In his book, De nieuwe wereldorde, Rob de Wijk mentions that since 2000 there has been stagnation in incomes in the Western world. He mentions a McKinsey research (‘Poorer than their parents) that from 2005 to 2014 in 25 developed countries, the income of 2/3 of the population stagnated or declined. This should be quite alarming.
But many folks in a position of power (the ‘fat cats’) don’t notice this trend and even if they do, many seem not to care.
“Urgency is what’s demanded by young activists. But they’re met with crumbling complacency.” ~ Eve Livingston
Then they are surprised why populist movements have become ‘suddenly’ so popular.
In essence that is just a result of their own ostrich behavior. This is a classic case of denial: I don’t believe this will happen to me. Well, it is already happening, NOW!

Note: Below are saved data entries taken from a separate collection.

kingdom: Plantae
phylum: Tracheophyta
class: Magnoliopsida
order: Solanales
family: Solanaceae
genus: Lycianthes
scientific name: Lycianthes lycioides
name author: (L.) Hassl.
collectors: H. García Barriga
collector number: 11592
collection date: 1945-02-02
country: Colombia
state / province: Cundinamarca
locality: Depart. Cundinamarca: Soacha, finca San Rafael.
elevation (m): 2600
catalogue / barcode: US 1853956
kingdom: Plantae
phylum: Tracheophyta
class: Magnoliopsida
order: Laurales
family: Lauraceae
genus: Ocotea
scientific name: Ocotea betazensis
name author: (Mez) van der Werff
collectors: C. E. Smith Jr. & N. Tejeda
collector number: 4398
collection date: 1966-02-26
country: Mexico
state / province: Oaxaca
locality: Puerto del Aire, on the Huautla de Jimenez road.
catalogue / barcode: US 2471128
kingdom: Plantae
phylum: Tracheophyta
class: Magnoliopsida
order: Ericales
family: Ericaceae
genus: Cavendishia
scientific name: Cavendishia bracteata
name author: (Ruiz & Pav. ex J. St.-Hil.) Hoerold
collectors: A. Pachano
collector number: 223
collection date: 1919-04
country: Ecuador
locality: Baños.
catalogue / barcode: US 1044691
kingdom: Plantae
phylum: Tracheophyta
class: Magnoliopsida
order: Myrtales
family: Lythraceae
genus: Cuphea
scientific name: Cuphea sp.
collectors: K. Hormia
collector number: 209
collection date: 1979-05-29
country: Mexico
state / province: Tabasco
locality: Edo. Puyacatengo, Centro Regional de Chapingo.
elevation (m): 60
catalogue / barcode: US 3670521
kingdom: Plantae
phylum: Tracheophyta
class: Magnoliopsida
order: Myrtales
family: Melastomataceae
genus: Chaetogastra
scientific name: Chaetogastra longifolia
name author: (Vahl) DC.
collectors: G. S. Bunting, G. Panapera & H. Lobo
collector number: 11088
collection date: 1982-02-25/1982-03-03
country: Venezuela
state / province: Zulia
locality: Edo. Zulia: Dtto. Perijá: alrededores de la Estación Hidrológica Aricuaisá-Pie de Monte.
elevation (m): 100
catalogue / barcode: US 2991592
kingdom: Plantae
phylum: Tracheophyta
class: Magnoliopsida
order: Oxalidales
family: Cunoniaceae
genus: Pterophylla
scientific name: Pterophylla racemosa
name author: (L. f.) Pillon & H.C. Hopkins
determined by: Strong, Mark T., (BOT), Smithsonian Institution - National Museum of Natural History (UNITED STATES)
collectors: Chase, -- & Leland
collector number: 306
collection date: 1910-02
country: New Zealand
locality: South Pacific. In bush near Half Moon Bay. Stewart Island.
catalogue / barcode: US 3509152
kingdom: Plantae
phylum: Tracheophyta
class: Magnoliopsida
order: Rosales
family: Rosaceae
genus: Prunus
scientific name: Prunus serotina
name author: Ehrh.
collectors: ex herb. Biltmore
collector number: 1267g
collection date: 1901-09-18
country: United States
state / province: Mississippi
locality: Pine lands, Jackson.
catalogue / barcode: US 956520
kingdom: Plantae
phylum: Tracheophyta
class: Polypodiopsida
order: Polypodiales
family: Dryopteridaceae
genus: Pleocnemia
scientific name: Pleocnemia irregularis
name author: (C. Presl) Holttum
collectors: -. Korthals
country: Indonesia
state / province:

As long as there is no pain, there is no urge to change. However, when you start feeling the pain you might be too late to address the root causes of the pain.
Pain is the strongest driver of change. Cost, loss, and pain are the most effective motivators for change. Somehow people and organizations are so internally focused that they don’t want to notice outside things that might disrupt the status quo. They don’t want to be faced with the fear of losing what they have.
What can be done to prevent the fat cat becoming so fat that it can’t move anymore?
I think that there are these cycles where you first improve your conditions (assuming that you start with humble beginnings), then you enjoy the fruits of your labor and then you become complacent and ultimately things will go downhill. It is a cycle like all of life (and nature) is.
You can break out of this cycle by opening your eyes (globally). And it is crucial to bring in outsiders and generalists whose perspective is not clouded with your habits. And you need to move fast and take serious action, before it is too late.
Innovation is a must, not a fad!
Are you waking up? Are you disrupting yourself, before someone else is doing it? It is up to you.